_Work task_. Skip the images and restate every line of the records exactly.

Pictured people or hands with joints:
########################################

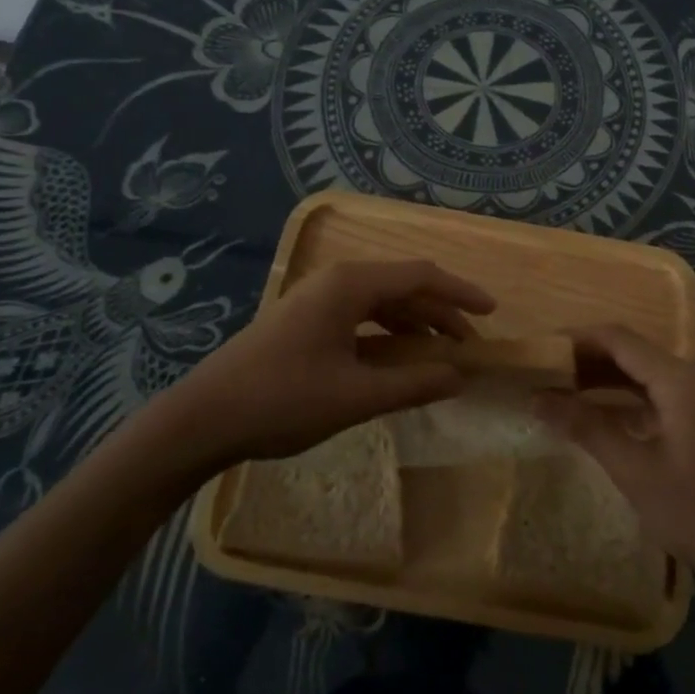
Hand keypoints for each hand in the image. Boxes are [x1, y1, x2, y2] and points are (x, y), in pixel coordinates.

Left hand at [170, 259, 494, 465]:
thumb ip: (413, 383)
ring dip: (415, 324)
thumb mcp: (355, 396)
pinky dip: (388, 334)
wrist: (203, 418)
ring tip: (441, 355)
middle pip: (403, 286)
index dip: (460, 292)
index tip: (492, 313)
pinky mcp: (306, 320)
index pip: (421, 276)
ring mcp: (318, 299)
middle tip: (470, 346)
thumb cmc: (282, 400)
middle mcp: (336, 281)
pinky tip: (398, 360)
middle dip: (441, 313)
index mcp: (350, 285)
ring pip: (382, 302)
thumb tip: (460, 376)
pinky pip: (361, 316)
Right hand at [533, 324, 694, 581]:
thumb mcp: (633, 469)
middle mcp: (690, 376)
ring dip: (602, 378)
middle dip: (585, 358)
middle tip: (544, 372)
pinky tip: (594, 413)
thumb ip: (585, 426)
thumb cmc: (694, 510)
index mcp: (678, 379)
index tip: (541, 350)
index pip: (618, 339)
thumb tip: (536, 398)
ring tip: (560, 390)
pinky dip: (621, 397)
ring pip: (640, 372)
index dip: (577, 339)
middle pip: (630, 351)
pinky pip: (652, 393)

########################################

_Task output_.
Hand keypoints for each hand in the image. Boxes are [x1, y1, x2, y2] and points are (x, y), in pixel coordinates.

Left hand at [170, 259, 494, 465]:
thumb ip: (413, 383)
ring dip: (415, 324)
thumb mcp: (355, 396)
pinky dip: (388, 334)
wrist: (203, 418)
ring tip: (441, 355)
middle pip: (403, 286)
index dip: (460, 292)
index tip: (492, 313)
pinky mcp: (306, 320)
index pip: (421, 276)
ring mcp: (318, 299)
middle tip: (470, 346)
thumb cmc: (282, 400)
middle mcp: (336, 281)
pinky tip: (398, 360)
middle dip: (441, 313)
index mcp: (350, 285)
ring pip: (382, 302)
thumb tip: (460, 376)
pinky pip: (361, 316)
Right hand at [533, 324, 694, 581]:
thumb mcp: (633, 469)
middle mcp: (690, 376)
ring dip: (602, 378)
middle dip: (585, 358)
middle tip: (544, 372)
pinky tip: (594, 413)
thumb ip: (585, 426)
thumb cmc: (694, 510)
index mcp: (678, 379)
index tip: (541, 350)
index pip: (618, 339)
thumb tip: (536, 398)
ring tip: (560, 390)
pinky dip: (621, 397)
ring pip: (640, 372)
index dip: (577, 339)
middle pip: (630, 351)
pinky pip: (652, 393)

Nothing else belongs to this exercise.